Expand Your Buying Options

A favorable credit score ranges from 700 to 850. With this score, you have the advantage of choice. You can choose the lender you want instead of the ones willing to take a risk. You can ask for increases in credit and apply for home and auto loans with the best companies.

Acquire Insurance

Today, many of the top-rated insurance companies check your credit score prior to processing the rest of your initial application. This means if your score is poor or marginal, that you can lose out on securing the best rates and reputations.

Rental Properties

If you’re looking to rent a home instead of buying, this can become challenging with poor credit. If the owner moves forward, they may add a security deposit above their normal requirements. In addition, the utility companies and cable service providers will also require a security deposit.

How Credit Bureaus Determine Your Credit Score

There are several factors that, together, create your final score. Payment performance, debt-to-income ratio, credit history length, types of credit, and inquiries for credit. Your past performance, the way you repay debt, is 35% of the score. How much debt you owe out is 30% of the score and the remaining three make up the balance.

Monitoring Your Credit

You have the right to get a free copy of your credit report and clear score annually. Take advantage of it and review your credit report carefully for any irregularities or discrepancies. It only takes one or two late payments to lower the score considerably. If a creditor marked a payment as late in error, you can fix it. You can check your credit score for free with ClearScore.

Ways to Improve Your Score

Sadly, if you currently have a poor score (below 500), it will take time to raise it to a good rating. However, you can begin to move your credit score up in short order. Paying off the debt that has been placed in collections can raise your score in a few months by double digits. To maintain it and keep it slowly moving upwards, begin making payments to financial institutions on time and reduce your current credit card debt. Try to lower each balance to at least a third of the credit limit. It’s not wise to close out accounts with established credit as this will lower your score.

Rebuilding Credit

If all of your credit accounts are in collection, you only have negative reporting on your report. One way to offset the numbers is to apply for a secured credit card. Thankfully, there are a few companies willing to take a chance on people with poor credit.

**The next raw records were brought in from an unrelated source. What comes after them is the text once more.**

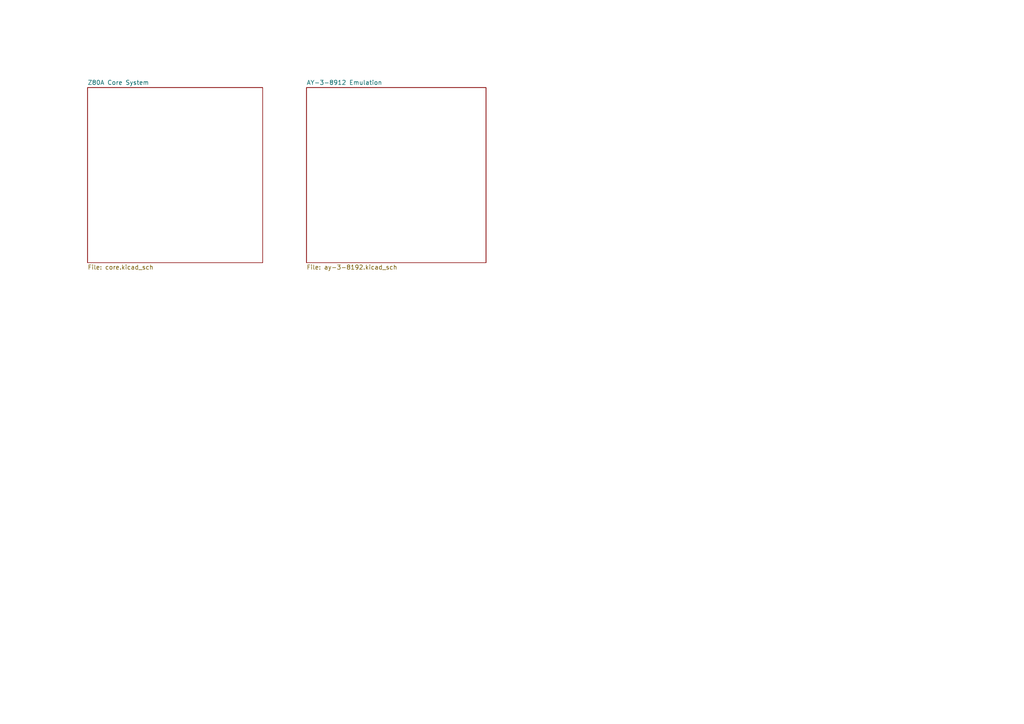
<source format=kicad_sch>
(kicad_sch (version 20230121) (generator eeschema)

  (uuid 2eb2842e-17e6-433e-817c-1915a6288075)

  (paper "A4")

  (title_block
    (title "XANTRONIX Z128 Mainboard")
    (company "XANTRONIX Computer")
  )

  


  (sheet (at 88.9 25.4) (size 52.07 50.8) (fields_autoplaced)
    (stroke (width 0.1524) (type solid))
    (fill (color 0 0 0 0.0000))
    (uuid 6ed7da3b-c3f8-481a-96de-be852213ccc0)
    (property "Sheetname" "AY-3-8912 Emulation" (at 88.9 24.6884 0)
      (effects (font (size 1.27 1.27)) (justify left bottom))
    )
    (property "Sheetfile" "ay-3-8192.kicad_sch" (at 88.9 76.7846 0)
      (effects (font (size 1.27 1.27)) (justify left top))
    )
    (instances
      (project "xantronix-z128"
        (path "/2eb2842e-17e6-433e-817c-1915a6288075" (page "3"))
      )
    )
  )

  (sheet (at 25.4 25.4) (size 50.8 50.8) (fields_autoplaced)
    (stroke (width 0.1524) (type solid))
    (fill (color 0 0 0 0.0000))
    (uuid bc3d1570-b00f-4519-acf8-b48bc400f830)
    (property "Sheetname" "Z80A Core System" (at 25.4 24.6884 0)
      (effects (font (size 1.27 1.27)) (justify left bottom))
    )
    (property "Sheetfile" "core.kicad_sch" (at 25.4 76.7846 0)
      (effects (font (size 1.27 1.27)) (justify left top))
    )
    (instances
      (project "xantronix-z128"
        (path "/2eb2842e-17e6-433e-817c-1915a6288075" (page "2"))
      )
    )
  )

  (sheet_instances
    (path "/" (page "1"))
  )
)

</source>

The limits are low and the deposit may be a hundred dollars or more. However, after 6 months of timely payments, you’ll see a positive improvement in your credit score.

The higher your credit score, the more able you are to get a loan or credit card with the best interest rates. Thankfully, your credit score is not permanent. You can change it for the better.

Aside from your personal credit, ensure building your business credit as well. If you’re planning to venture into a startup small business, you also need to build good business credit to get the best deals when borrowing money for your capital. Once you have a bright business idea in mind and a feasible business plan, you can register your business and open a business account. 

Your Credit Score Speaks Your Future

Your credit score can be your life saver. If you have a good credit standing, more banks and financial institutions will be willing to offer you their products and services. It means that you can easily borrow money to finance a new business venture or anything urgent or important because of the trust rating associated with your credit score.

With all the things happening around you, it’s important to have good credit score to back you up when getting a loan to finance your emergency needs or to start a business. Don’t ruin your credit standing with unwise spending. Budget your income sources properly, and set the right amount to pay your debts on time as much as possible. Self-discipline in handling your money is still your best weapon to avoid negative impacts on your credit score.